Connector Error Handling and Recovery

This page documents steps to recover a connector from a failed state using connector configurations. A connector runs in the background using the task processing framework to check entities for any change and sends messages to an external system for every change. The functionality of a connector has three stages that are active with the application:

Aggregating Change Events: Translates change events into aggregate events periodically.
Transforming Aggregate Events: Creates an activity for each unprocessed aggregate event. The activity transforms the event into a message and publishes that message.
Re-publishing Messages: Picks up messages that failed delivery and re-publishes them.

This process is continuous and vulnerable to errors.

Check on System Properties

You can check the system properties of a connector:

Table 1. Check on System Properties
Stage	System Properties	Default	Additional Information
Aggregating Change Events	ohi.connector.event.aggregation.activated	False	You need to change it to `True` to create an aggregate event.
Aggregating Change Events	ohi.connector.event.aggregation.interval	300	For every 300 seconds, the connector checks new change events to create new aggregate events.
Re-publishing Messages	ohi.connector.message.republishing.activated	False	You need to change it to `True` to enable the republishing of messages.
Re-publishing Messages	ohi.connector.message.republishing.interval	300	For every 300 seconds, the connector checks for the failed messages to republish.

------------------------------------------------------------------------

- _Problem description_:
Answer these questions about the connector error handling page:
1. What does the connector send to an external system for every change?
2. What is created for each unprocessed aggregate event in the Transforming Aggregate Events stage?
3. What is the default value of ohi.connector.message.republishing.interval?

- _Raw data_:
------------------------------------------------------------------------

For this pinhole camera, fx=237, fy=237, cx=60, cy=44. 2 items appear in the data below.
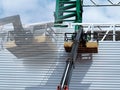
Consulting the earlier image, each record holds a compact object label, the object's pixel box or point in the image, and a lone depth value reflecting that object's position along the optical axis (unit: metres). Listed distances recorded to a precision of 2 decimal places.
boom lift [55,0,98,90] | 8.87
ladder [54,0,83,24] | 15.79
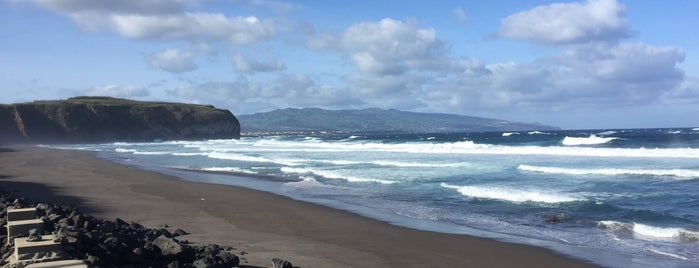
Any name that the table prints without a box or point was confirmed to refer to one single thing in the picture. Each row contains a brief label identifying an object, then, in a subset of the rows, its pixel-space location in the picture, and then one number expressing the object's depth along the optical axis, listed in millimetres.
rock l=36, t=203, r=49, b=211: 10903
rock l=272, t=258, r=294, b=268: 7520
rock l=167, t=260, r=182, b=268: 7096
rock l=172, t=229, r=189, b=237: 10592
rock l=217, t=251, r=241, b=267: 7658
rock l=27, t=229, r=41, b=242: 6895
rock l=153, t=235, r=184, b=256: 7797
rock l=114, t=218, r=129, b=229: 10047
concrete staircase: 5922
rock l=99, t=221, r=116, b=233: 9495
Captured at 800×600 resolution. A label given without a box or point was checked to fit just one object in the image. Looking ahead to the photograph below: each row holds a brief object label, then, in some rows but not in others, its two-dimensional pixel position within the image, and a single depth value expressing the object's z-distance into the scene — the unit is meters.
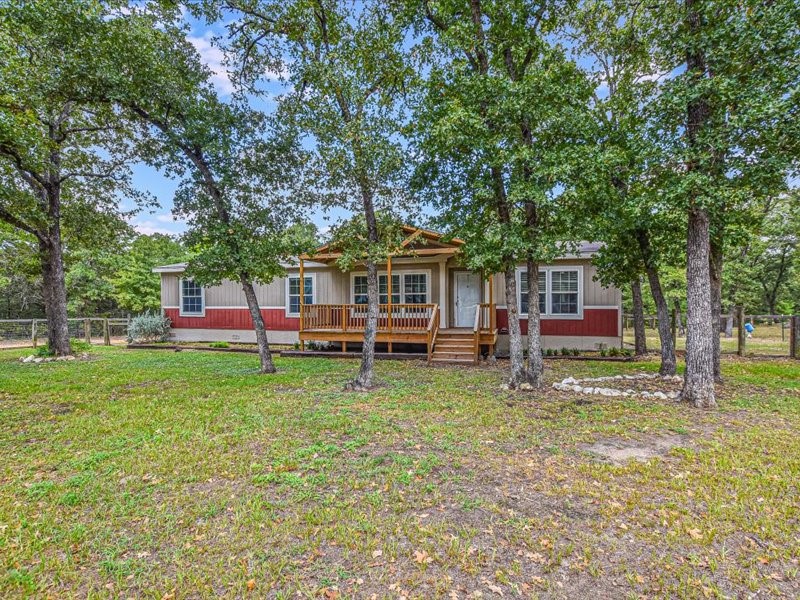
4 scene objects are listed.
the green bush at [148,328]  16.06
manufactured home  11.43
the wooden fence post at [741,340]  11.22
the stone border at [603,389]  6.85
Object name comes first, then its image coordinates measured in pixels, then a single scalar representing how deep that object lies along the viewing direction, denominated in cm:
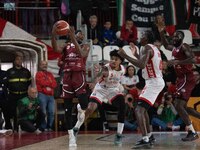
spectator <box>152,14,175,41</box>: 1485
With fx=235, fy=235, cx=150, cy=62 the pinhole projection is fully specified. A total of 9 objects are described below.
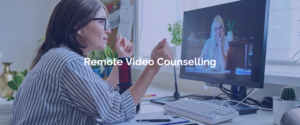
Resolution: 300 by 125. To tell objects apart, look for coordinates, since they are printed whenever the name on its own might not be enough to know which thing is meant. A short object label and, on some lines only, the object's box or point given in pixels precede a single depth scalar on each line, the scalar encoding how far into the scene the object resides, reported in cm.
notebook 82
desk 85
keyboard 83
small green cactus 81
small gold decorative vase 157
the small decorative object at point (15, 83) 145
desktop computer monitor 94
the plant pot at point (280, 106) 79
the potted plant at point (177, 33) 151
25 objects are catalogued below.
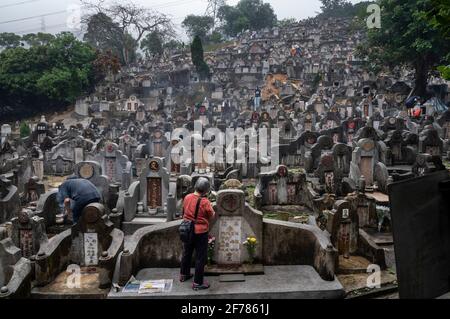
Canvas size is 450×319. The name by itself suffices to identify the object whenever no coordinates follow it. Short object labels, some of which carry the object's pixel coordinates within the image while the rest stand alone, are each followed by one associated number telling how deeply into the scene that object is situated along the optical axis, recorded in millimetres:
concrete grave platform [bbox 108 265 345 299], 6770
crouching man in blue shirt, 8812
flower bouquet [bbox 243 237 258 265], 7706
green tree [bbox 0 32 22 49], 75812
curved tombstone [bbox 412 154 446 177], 14586
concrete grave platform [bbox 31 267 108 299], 7180
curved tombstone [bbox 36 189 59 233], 11219
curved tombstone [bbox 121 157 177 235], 12680
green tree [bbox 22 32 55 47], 69875
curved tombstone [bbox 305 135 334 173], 18875
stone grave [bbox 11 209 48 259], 9484
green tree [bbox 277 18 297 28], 92438
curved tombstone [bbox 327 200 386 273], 9016
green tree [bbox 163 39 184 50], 82812
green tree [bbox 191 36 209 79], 57688
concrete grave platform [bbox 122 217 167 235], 11961
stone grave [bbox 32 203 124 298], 7633
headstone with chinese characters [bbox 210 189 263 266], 7812
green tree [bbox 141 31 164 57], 78188
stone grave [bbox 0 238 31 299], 6684
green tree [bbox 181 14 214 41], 92438
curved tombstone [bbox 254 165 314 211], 14172
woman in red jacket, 6711
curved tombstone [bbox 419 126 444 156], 19359
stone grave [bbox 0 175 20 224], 12781
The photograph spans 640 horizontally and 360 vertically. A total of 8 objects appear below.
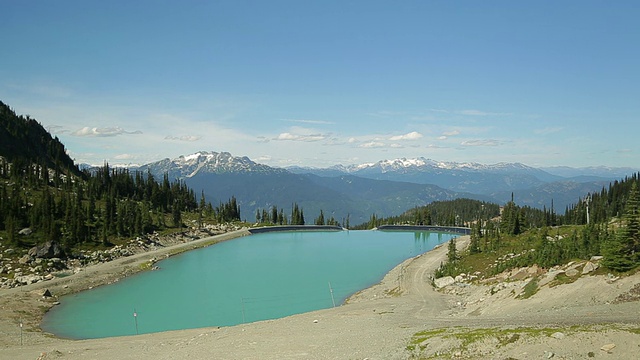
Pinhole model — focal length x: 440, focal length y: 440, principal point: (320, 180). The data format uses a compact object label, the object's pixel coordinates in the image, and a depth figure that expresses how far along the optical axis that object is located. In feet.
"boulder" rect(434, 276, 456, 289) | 168.46
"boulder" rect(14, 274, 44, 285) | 189.67
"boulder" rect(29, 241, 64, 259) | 224.47
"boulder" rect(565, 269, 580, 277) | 110.11
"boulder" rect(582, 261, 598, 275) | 107.50
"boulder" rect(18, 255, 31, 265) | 213.87
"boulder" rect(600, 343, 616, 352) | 56.49
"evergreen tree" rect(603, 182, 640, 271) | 99.45
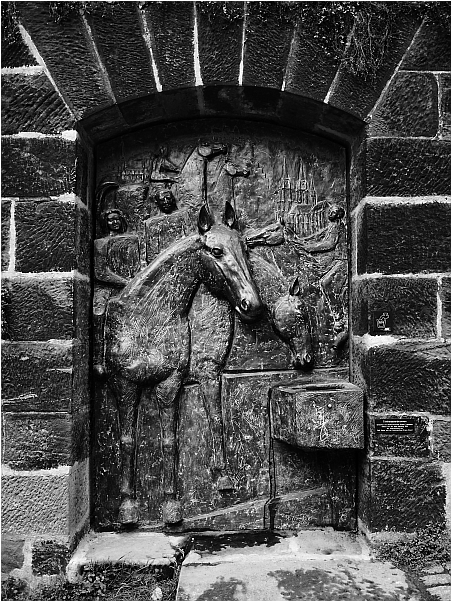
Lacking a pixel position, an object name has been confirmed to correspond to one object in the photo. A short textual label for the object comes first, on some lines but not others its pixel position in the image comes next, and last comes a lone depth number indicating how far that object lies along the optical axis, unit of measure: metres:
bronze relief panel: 2.83
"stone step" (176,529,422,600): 2.35
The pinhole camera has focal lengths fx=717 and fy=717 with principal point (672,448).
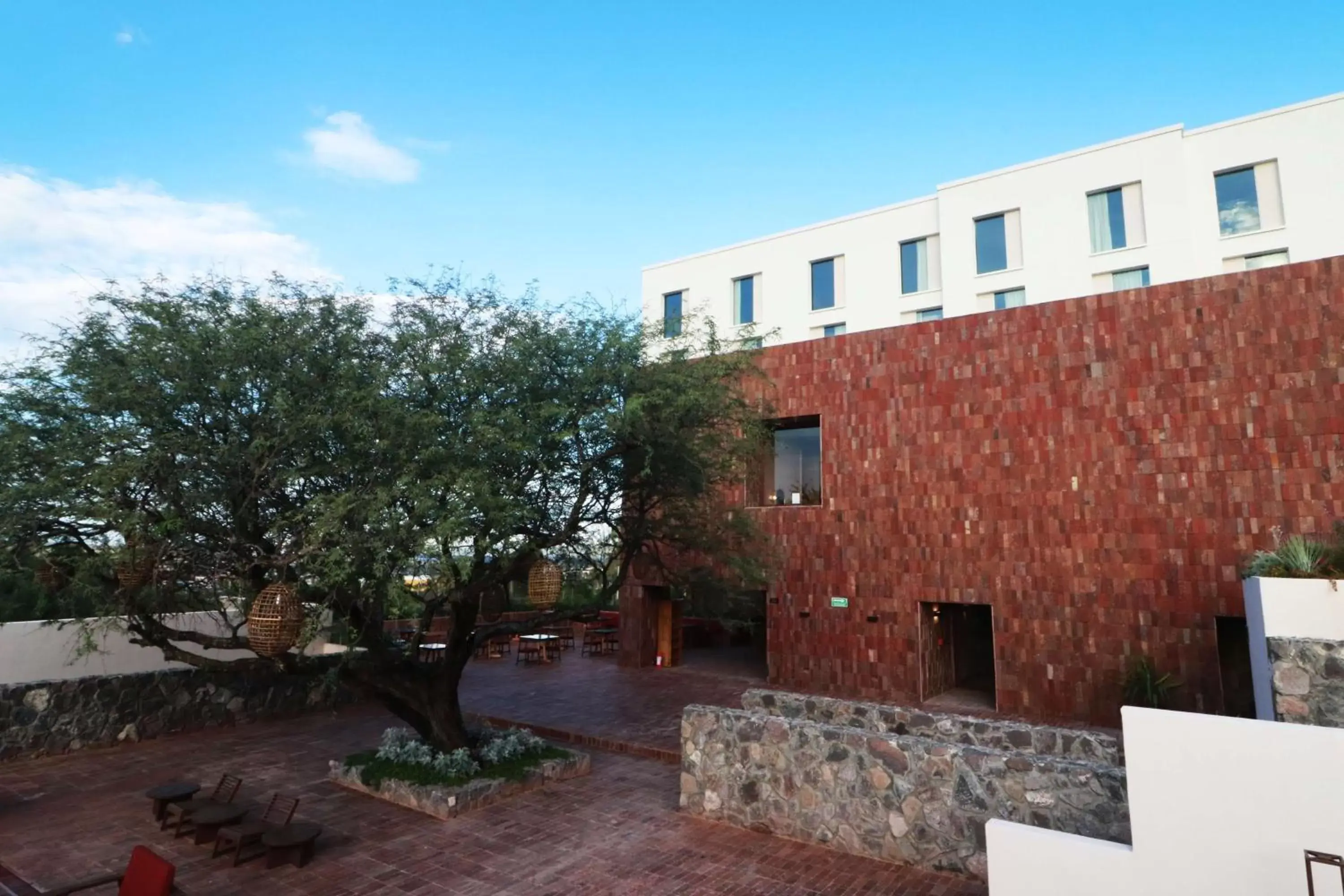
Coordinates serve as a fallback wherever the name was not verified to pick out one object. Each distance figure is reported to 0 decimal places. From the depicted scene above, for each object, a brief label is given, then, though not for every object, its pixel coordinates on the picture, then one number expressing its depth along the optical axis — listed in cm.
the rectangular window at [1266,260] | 1847
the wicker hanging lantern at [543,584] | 821
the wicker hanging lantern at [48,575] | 668
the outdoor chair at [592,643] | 1981
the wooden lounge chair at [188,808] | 695
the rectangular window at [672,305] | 2736
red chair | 456
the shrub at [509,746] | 880
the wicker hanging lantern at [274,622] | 608
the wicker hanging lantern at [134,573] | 639
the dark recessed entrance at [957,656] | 1341
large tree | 647
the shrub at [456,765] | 830
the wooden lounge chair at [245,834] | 636
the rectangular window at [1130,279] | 1966
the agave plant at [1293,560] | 820
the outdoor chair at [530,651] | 1850
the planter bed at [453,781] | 777
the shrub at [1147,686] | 1080
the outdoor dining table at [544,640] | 1844
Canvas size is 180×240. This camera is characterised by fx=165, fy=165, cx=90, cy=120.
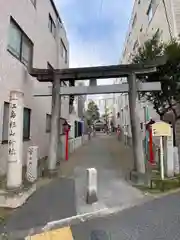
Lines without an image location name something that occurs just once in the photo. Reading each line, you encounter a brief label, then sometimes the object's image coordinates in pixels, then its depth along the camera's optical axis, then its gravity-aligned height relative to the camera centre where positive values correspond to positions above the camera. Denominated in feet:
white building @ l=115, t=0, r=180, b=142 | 32.52 +26.13
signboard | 20.39 -0.01
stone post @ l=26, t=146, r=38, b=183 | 19.09 -4.05
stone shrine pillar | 15.03 -0.99
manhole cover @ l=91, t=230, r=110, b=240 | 10.03 -6.62
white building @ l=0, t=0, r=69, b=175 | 20.37 +11.34
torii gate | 20.99 +5.68
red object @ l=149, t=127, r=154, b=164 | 29.03 -3.96
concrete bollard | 14.97 -5.24
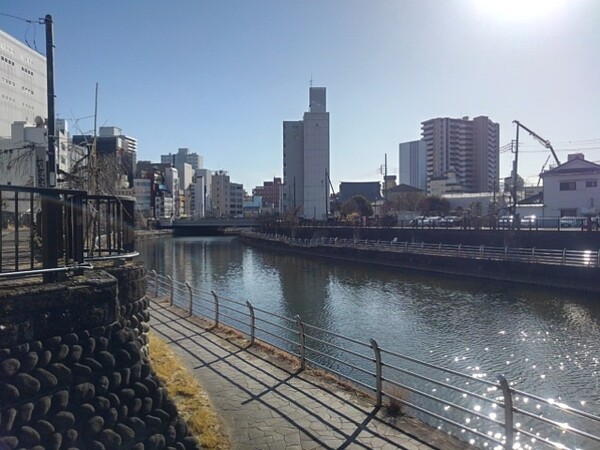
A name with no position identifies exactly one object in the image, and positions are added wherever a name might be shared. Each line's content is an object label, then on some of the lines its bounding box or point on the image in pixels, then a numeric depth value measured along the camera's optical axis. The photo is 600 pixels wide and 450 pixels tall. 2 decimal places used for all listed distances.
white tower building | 113.81
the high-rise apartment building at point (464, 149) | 138.75
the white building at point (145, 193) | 117.12
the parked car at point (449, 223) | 47.86
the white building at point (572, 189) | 46.59
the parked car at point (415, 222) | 50.96
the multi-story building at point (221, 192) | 150.62
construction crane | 42.03
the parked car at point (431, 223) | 48.44
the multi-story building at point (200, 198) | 156.00
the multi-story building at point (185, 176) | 172.12
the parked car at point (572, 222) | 39.63
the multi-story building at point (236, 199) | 153.04
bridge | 96.50
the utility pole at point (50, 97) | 8.20
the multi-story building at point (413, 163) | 147.75
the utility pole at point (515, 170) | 38.94
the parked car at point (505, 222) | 40.21
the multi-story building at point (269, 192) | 177.60
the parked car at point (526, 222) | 39.22
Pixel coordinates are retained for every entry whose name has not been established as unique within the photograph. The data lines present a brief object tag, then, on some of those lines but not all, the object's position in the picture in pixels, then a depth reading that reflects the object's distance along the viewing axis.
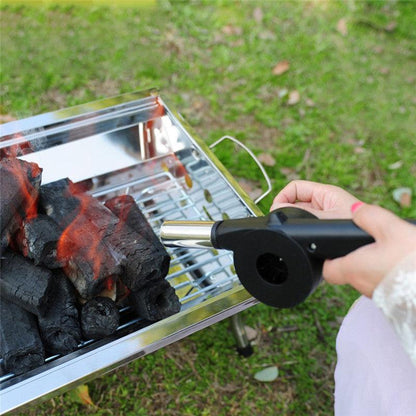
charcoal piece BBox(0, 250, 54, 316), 1.39
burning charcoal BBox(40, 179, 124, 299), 1.44
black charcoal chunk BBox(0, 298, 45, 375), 1.34
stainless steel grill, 1.45
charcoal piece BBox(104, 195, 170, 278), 1.53
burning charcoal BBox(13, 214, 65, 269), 1.41
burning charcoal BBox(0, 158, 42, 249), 1.42
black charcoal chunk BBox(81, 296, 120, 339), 1.41
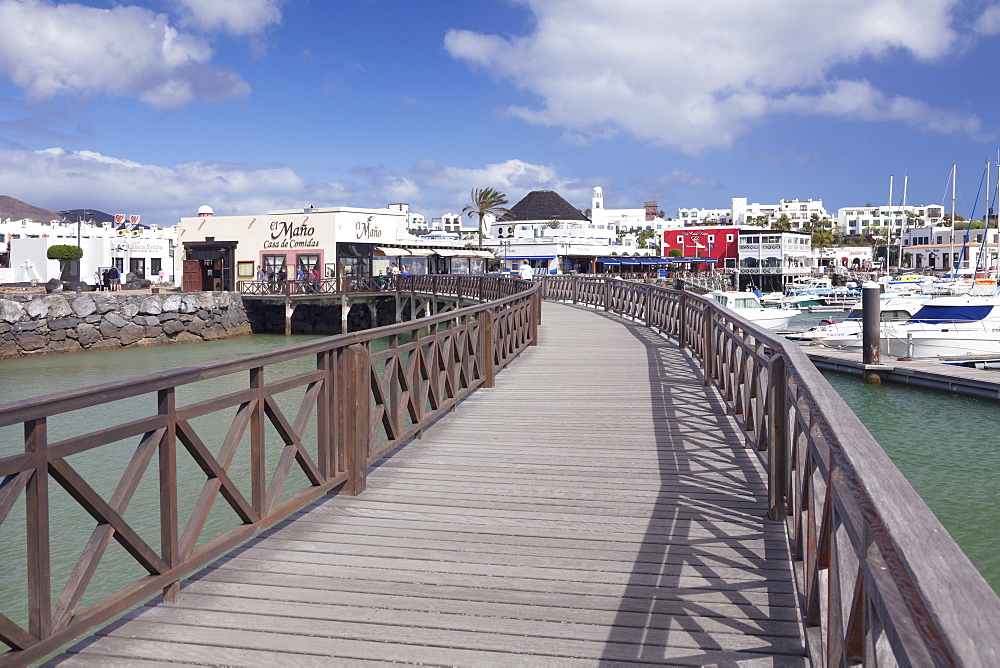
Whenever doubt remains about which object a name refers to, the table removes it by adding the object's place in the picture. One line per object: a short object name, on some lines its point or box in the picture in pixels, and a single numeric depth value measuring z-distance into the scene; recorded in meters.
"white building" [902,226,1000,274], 95.85
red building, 80.06
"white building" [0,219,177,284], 54.12
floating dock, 19.67
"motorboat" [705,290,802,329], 34.03
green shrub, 45.41
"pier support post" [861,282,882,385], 22.38
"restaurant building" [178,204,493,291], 46.87
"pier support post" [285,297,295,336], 42.13
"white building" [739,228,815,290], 74.19
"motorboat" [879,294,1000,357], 25.07
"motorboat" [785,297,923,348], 28.35
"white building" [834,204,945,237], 156.23
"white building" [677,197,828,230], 156.38
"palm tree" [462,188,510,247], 74.50
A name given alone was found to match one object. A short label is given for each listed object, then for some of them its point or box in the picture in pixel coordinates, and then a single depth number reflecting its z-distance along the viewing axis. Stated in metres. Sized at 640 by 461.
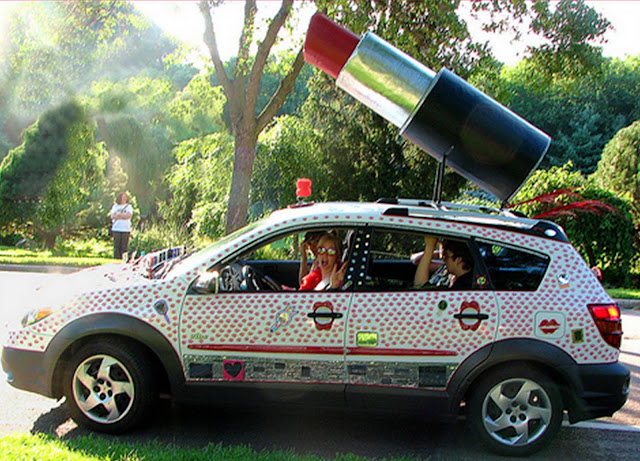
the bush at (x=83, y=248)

------------------------------------------------------------------------

- _Output below_:
1. Messages.
2. An activity.
3. 300.